WHAT TO DO:
[1] From the movie routine passage, return the part that opens with the words containing "2. We park (corner" and closes with "he can win)", copied word for word.
[2] List every clock time of day mentioned in the movie routine passage.
[3] In the movie routine passage, why does the writer take the stairs?

TEXT SEGMENT:
________________________________________

Due to our advancing age we no longer attend the late show so we make our way over to the theatre at 5:50 p.m. (for a 6:30 p.m. performance) to ensure that we get good seats. Even though this movie has been playing for over a month now it's better to get there early so that we can establish our "movie time routine". This is how it goes:

1. We get there in 7 minutes so now it's 5:57 p.m.
2. We park (corner spot prefered to avoid door dents)
3. Proceed to the ticket gate
4. Hand the attendant our free coupies
5. Proceed to the escalator/stairs (I take the stairs for a bonus glutes workout while "Competitive Steve" takes the escalator in order to race to the top so that he can win)
6. Proceed to Theatre 3

7. Find an aisle seat
8. Suck your body and legs in at least 5 times while other theatre goers squeeze past you because you are in an aisle seat.

________________________________________

LISTED RECORDS:
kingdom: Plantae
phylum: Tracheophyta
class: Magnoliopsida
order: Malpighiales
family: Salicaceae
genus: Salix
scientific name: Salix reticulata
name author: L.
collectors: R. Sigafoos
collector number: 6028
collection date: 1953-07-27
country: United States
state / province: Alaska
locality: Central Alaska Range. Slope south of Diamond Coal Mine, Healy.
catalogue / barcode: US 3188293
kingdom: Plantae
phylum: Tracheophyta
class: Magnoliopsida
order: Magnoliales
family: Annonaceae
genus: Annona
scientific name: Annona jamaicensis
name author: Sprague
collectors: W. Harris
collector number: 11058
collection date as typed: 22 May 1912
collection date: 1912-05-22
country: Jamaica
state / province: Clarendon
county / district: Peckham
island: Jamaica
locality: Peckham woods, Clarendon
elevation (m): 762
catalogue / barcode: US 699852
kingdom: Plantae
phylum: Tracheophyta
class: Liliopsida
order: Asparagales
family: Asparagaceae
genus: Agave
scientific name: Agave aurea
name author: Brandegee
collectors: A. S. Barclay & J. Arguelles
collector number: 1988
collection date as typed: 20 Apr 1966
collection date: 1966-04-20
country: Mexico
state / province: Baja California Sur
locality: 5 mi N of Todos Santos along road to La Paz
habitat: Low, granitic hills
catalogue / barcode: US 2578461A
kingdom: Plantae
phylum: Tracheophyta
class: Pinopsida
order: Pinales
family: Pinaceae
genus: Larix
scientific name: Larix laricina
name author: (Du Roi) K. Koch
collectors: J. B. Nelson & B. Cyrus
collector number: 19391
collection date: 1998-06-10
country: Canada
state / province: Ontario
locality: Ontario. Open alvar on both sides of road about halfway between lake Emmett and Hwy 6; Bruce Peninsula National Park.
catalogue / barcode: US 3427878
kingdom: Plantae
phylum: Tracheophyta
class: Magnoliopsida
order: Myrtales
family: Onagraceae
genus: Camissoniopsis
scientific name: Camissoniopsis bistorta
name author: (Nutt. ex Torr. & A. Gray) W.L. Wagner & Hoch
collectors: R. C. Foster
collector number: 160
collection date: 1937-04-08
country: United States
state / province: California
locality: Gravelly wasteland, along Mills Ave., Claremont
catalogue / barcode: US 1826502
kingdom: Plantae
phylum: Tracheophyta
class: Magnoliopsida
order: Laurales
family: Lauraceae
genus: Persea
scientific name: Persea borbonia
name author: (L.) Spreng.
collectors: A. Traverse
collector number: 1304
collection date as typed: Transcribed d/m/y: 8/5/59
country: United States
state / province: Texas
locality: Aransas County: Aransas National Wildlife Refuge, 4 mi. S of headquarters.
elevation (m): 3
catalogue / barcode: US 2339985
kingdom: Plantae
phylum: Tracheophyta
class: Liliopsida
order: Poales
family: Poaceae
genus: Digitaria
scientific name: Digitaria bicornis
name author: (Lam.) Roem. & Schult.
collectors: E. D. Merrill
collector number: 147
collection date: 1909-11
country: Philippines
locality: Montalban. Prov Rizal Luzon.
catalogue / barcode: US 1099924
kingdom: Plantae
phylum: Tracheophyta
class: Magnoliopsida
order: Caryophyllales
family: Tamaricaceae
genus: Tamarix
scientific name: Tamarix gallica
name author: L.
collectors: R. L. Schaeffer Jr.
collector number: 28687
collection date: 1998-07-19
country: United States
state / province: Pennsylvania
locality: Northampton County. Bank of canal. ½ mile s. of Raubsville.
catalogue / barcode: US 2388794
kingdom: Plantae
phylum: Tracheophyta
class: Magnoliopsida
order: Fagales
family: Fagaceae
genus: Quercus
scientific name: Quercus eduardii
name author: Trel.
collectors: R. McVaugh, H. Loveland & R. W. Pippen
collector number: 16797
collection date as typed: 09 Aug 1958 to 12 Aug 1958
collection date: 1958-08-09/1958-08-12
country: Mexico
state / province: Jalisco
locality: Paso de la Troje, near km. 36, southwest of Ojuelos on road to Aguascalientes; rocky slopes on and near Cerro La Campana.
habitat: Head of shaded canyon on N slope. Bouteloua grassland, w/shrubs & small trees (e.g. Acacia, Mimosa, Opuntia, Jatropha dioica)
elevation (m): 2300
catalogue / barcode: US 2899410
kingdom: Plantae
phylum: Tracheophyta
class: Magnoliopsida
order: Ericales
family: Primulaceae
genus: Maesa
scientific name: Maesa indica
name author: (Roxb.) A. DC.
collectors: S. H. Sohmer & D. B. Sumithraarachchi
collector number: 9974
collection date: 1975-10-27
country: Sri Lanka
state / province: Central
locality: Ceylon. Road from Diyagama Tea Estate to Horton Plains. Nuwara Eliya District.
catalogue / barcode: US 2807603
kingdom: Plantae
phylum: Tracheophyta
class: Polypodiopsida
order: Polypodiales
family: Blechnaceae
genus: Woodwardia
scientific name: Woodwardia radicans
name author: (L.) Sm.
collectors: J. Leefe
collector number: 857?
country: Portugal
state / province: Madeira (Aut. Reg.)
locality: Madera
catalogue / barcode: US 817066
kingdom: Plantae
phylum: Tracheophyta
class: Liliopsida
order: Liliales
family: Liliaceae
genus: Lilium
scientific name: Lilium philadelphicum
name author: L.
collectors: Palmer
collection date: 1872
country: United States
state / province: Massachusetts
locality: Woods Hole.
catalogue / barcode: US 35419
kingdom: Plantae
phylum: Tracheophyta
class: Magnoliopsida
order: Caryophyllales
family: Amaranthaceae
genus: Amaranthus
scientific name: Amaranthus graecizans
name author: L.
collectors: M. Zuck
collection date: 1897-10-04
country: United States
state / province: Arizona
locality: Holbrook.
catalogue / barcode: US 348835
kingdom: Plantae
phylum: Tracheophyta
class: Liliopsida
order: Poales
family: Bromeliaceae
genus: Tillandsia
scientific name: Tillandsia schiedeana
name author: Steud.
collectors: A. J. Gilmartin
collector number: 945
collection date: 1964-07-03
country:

________________________________________

RESULTS IN ORDER:
[1]
2. We park (corner spot prefered to avoid door dents)
3. Proceed to the ticket gate
4. Hand the attendant our free coupies
5. Proceed to the escalator/stairs (I take the stairs for a bonus glutes workout while "Competitive Steve" takes the escalator in order to race to the top so that he can win)

[2] 5:50 p.m., 6:30 p.m., 5:57 p.m.

[3] For a bonus glutes workout.